Which Linux distro are you using?
Fedora 40

(If rolling release, last date updated?)

Which kernel are you using?
Linux 6.10.6-200.fc40.x86_64 x86_64

Which BIOS version are you using?
03.03

Which Framework Laptop 16 model are you using? (AMD Ryzen™ 7040 Series)
AMD Ryzen™ 7040 Series

So I have this issue where the dGPU seems to never suspend even if nothing is seemingly using it.
I have been using nvtop to see what is using the dGPU, then leaving ntop and then checking cat /sys/class/drm/card*/device/power/runtime_status
Which gives me

active
unsupported
unsupported
unsupported
active
unsupported
unsupported
unsupported
unsupported
unsupported
unsupported
unsupported
unsupported
unsupported
unsupported

So presumably that means they are both awake.
And my battery life (~4h) also indicates that it does indeed stay awake.

I have previously used supergfxctl to disable the dGPU entirely which extends my battery life by another 4 or so hours (up to around 8h in total).

It would be very nice to actually see this without entirely disabling the dGPU.

So does anyone know how to debug or otherwise fix this?

The most common cause to keeping dGPU awake is sensor monitoring software. Using nvtop also will keep it awake.

Yeah, but I only used nvtop to locate the processes.
The I exit ntop and wait, and it never suspends

I needed that suggestion it seems.
Started looking into everything I had installed, and it ended up being one of my gnome extensions keeping it alive.
So now it finally suspends. Thanks!

Wish it was easier to locate these things though

1 Like

Which Gnome extension (if you don’t mind my asking)?

It was Vitals.
I’ve been using it to keep an eye on memory usage.

Turns out I had “Monitor temperature” checked even though I wasn’t showing it, and that was keeping the dGPU awake for me.
So disabling that immediately suspended the dGPU.

image

1 Like

Thanks!

I’m going to be making a Linux Desktop my prime driver (so I’m coming up to speed with options & capabilities)…could you tell me if this is a viable (at least temporary) solution to the “bug”?

This is the (shortened) suggestion from ChatGPT:

  1. Create a Script for Managing the Vitals Extension:
    Create a script that will enable or disable the Temperature feature based on the suspend/resume state.
  2. Create a Systemd Service for Suspend/Resume:
    To automatically run this script during suspend/resume, create a new systemd service.

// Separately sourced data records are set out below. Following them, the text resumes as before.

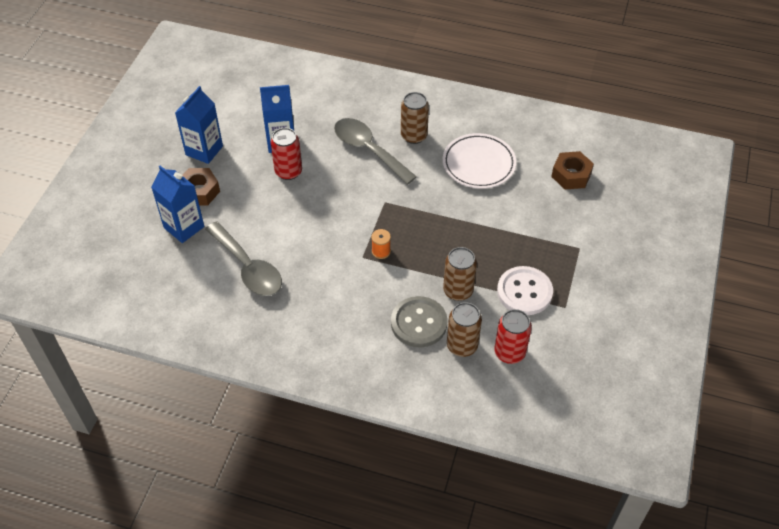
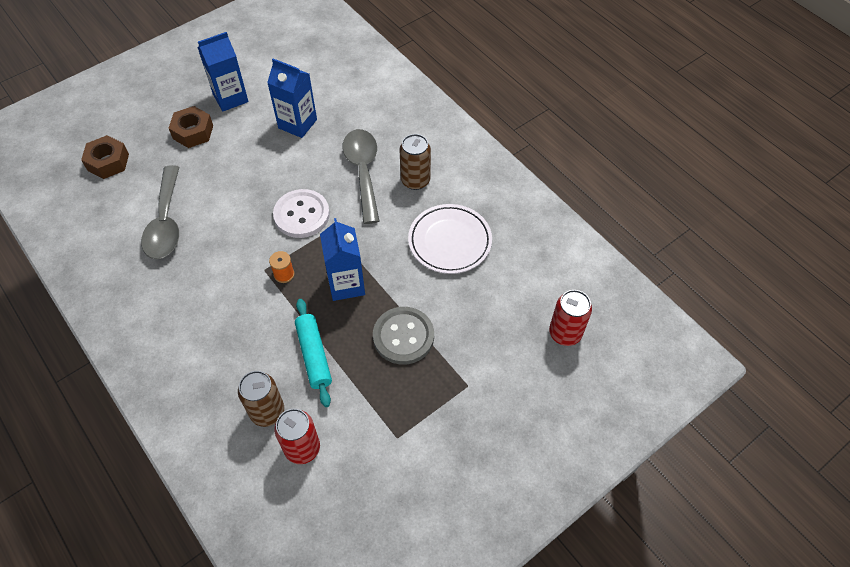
camera: 35 degrees right, 5 degrees up
blue carton [151,166,204,243] -> blue carton moved to [320,218,365,301]
red can [271,128,302,180] -> red can moved to [549,290,592,346]
grey button [391,296,447,347] -> grey button moved to [373,307,434,365]
brown can [443,247,477,301] -> turquoise rolling pin [295,299,332,407]
white button [497,266,553,315] -> white button moved to [273,189,330,238]
brown nut [551,151,594,189] -> brown nut moved to [81,135,129,179]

Is this viable? Let me know if you try it and it works (I’ve got at least a week’s wait before my laptop ships).

Thanks.

For Vitals specifically it is easy to solve. You just need to toggle the “Monitor temperature” to the off state and it will stop keeping the dGPU awake.

As for figuring out which other apps were misbehaving I just ended up using cat /sys/class/drm/card1/device/power/runtime_status which prints suspended when the dGPU is asleep, or active when it’s not.
So I have been using that to determine when it’s sleeping properly.

I ended up having to stop using a Chromium based browser, because it was just waking the dGPU constantly. It seems to be a well known problem when googling it.
So I ended up going with Firefox, which so far hasn’t woken it at all.
I’m glad to see that Firefox has been much improved over when I tried it many years ago

1 Like

I think you are describing a different problem (ensuring the dGPU will go into a low power state when suspending the whole computer) as opposed to the problem OP had (dGPU would not suspend while system is awake, in this case found to be due to a sensor monitoring application keeping it powered to monitor its temperature)

1 Like

Thanks…I didn’t catch that. Appreciated.